La question n’est pas simple, elle bouscule, comme elle a bousculé l’auteure qui aura mis des années à accepter l’idée qu’elle a été victime d’un homme, alors même que les séquelles de cette relation la poursuivent encore aujourd’hui.
Parce que ces séquelles existent, elles sont terrifiantes et elles nous rappellent que non, les enfants ne sont pas des adultes miniatures.
Révoltant ensuite, le récit l’est parce qu’il met au jour un véritable système non seulement d’impunité, mais encore de soutien, et presque de promotion de ces comportements de prédation au motif que l’art serait supérieur à l’homme.
Et puis quoi ? Faudrait-il s’estimer heureuse d’être violée par un artiste plutôt que par un boucher ou un notaire ?
Quelle est la place des intellectuels, ces pseudos libertaires qui dans les années 70 signaient des pétitions pour la libéralisation des relations entre adultes et mineurs de moins de 15 ans, dans la persistance d’une société dans laquelle les violences sexuelles sont communément admises comme l’expression d’une forme de liberté des uns au prix de la vie des autres ?
Le récit interroge encore évidemment sur les inégalités de classe dans le traitement des violences sexuelles.

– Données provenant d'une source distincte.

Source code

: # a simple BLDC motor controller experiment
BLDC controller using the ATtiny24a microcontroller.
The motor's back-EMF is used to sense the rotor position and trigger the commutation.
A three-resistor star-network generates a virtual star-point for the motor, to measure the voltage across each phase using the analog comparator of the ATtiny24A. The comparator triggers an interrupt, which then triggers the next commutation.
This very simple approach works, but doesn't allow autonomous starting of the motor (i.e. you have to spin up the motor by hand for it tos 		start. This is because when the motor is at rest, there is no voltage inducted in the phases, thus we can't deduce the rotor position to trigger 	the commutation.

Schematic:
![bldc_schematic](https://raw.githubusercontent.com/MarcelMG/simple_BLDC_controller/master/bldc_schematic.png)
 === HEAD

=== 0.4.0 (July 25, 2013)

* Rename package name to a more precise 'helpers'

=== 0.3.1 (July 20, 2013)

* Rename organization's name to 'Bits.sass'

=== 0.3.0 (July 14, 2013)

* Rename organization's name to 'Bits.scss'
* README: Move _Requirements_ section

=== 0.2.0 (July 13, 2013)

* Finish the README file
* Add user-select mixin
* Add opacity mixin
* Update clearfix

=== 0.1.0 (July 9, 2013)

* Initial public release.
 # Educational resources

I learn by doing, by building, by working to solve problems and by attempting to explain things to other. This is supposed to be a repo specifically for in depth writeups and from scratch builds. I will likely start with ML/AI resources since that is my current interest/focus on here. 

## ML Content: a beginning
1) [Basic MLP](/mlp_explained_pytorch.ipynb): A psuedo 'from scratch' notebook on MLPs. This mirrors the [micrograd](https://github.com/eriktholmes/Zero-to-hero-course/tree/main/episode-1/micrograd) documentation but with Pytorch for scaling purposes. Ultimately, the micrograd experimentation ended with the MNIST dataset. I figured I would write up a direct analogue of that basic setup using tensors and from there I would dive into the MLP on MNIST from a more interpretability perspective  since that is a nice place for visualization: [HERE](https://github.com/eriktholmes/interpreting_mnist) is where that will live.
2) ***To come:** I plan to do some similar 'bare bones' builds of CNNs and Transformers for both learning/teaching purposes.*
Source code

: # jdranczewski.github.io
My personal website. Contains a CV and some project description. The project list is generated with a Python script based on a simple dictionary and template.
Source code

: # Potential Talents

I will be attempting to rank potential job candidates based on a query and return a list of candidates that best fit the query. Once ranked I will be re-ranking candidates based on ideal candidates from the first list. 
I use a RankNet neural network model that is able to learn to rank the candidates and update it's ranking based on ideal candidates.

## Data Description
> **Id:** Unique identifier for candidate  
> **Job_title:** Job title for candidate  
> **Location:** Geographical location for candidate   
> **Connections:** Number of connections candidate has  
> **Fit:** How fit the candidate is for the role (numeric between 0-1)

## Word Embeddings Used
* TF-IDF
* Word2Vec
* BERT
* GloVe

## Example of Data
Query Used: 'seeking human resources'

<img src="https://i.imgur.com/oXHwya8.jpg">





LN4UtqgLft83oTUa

Comment expliquer sinon que l’ont fasse preuve d’autant de complaisance à l’égard de ceux qui, prétendument, servent un intérêt supérieur (l’art, vraiment ?)
« En dehors des artistes, il n’y a guère que chez les prêtres qu’on a assisté à une telle impunité. La littérature excuse-t-elle tout ? »
Notons que les curés eux, auront reçu moins de soutiens prestigieux lorsque la parole a commencé à se libérer.
Le récit de Vanessa Springora, outre l’intérêt qu’il présente au regard des évolutions sociétales actuelles, est éminemment passionnant sur le fond, que l’on ait, ou non, une opinion arrêtée sur les questions qu’il soulève.
Enfin aux esprits chagrins qui penseraient pouvoir discréditer l’ouvrage sur sa forme, sachez qu’il est on ne peut plus légitime à être publié.
La construction du récit, particulièrement, est implacable, d’une précision millimétrée, servie en outre par une écriture toute en sobriété qui n’a certes pas à rougir face à la grosse majorité des sorties « essais » contemporaines.
C’est un récit indispensable, profondément empathique, qui confirme la puissance du témoignage écrit en ce qu’il permet de prendre le temps : à l’auteur d’expliquer, et au lecteur de comprendre, chacun à son propre rythme, mais dans un même mouvement.